You need to change up your approach! Either get more stable/dedicated, or awaken to the changes that are present in your stable routine.


Long answer:

Our personality is made of our habits, the way that we approach life and all that we do, feel, think, desire. Some of us step onto the mat seeking novelty, flowing through different sequences each time, at different times of different days. Some of us are more meticulous with our approach, choosing the same time of the same days, working with the same sequences for progress.

Both of these approaches have their drawbacks; to make true progress, we have to find the middle way, the tao, the magic in the mundane.

When we come into yoga seeking novelty, we have two many variables. It is difficult to see what stays the same when so much is different day to day. The path forward is unclear because the work is erratic, diffuse, though the spontaneity, sensitivity, and desire for practice are fundamentally good.

When we come into the steady practice day after day, the variables conflate. So much is kept the same that it is difficult to tell what to change, or how, because the postures and practice become habitual rather than a scene for awakening, engaging the self. It becomes easy for the mind to drift, inattentive, and for the body to get stuck in its initial patterns, though the dedication and steady priorities are fundamentally good.

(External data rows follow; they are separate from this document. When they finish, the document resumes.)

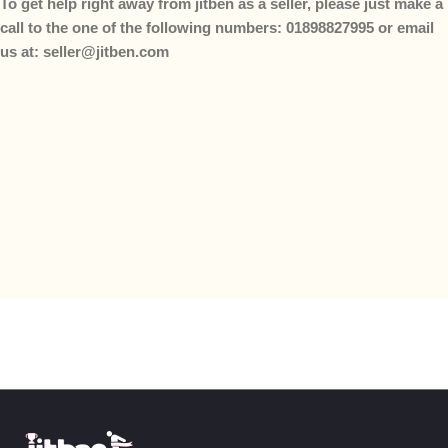
To get help right away from jitben as a seller, please just make a
call to the one of the following numbers: 01898827995 or email
us at: seller@jitben.com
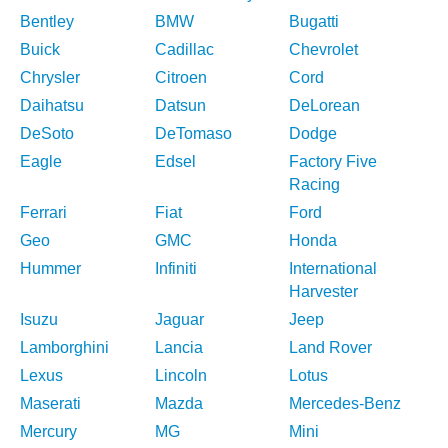
Bentley
BMW
Bugatti
Buick
Cadillac
Chevrolet
Chrysler
Citroen
Cord
Daihatsu
Datsun
DeLorean
DeSoto
DeTomaso
Dodge
Eagle
Edsel
Factory Five
Racing
Ferrari
Fiat
Ford
Geo
GMC
Honda
Hummer
Infiniti
International
Harvester
Isuzu
Jaguar
Jeep
Lamborghini
Lancia
Land Rover
Lexus
Lincoln
Lotus
Maserati
Mazda
Mercedes-Benz
Mercury
MG
Mini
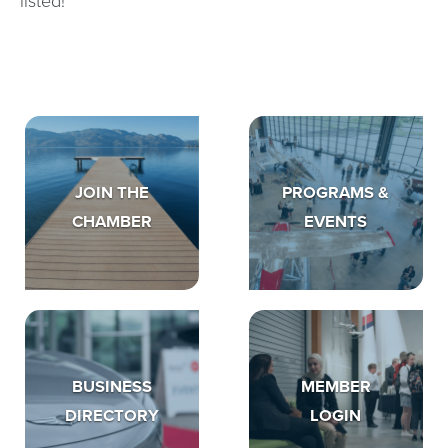
listed!
JOIN THE
PROGRAMS &
CHAMBER
EVENTS
BUSINESS
MEMBER
DIRECTORY
LOGIN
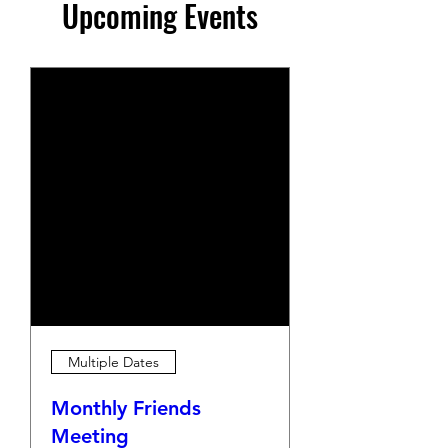
Upcoming Events
Multiple Dates
Monthly Friends
Meeting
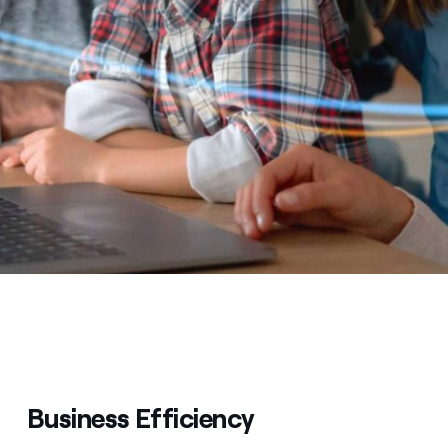
Business Efficiency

What is a plateau? A place where we coast, rest, resist the changes of the hills and valleys of the journey.

From a plateau, change is inevitable. Gravity, life circumstances can pull us downwards; our renewed energy and external excitements can propel us upwards. From the dips of the valleys, we feel the darkness of having been in a higher, better, lit place. We turn inwards, unable to see what is around us, but this is a good place to see what is within us.

When we work our way up and out to the peaks, where we feel our best selves, bright energy, inspired work, we have the view of all that is around us. We see how far we have come, how much more we want to go forward. The wide vision is an inspiration in itself.

Both states are needed, breathed: when we inhale, we extend the body, look upwards and when we exhale, we ground the body, feel inwards. Knowing where we are in the journey, hearing how we are through the breath, requires sensitivity. It is the opposite of habituation. When we are sensitive, we are alert. Stillness is sharpness, an acuity that allows real perception rather than an accumulation/acknowledgement of data.

It is easy to become inundated with data, outsourcing our self-knowledge because our mind-bodies are full already. In that state, our senses are dulled, we are easily dissatisfied, and desirous of something more/other. This is when the novelty-seeking and the meticulous-dedicated meet: we become habituated to what we have most of.

Resting in habits are resting in places of low energy, where we are not making active choices, not sensitive to what is around or possible. To be creative, to clear a path from the plateau upwards towards our goal, we need to be creative, conscious in our work.

It helps to have a teacher, or an observer attitude towards oneself. With that distance, we can see both space and detail, see what is present and what can be made of it, what needs to be released/untangled in order to move forwards. That direction forwards is determined by a clear sense of purpose: not just change, but purposeful change.

When we know that purpose, we act on it immediately, because knowing is only of value when it is embodied, lived, thoroughly explored and fully expressed.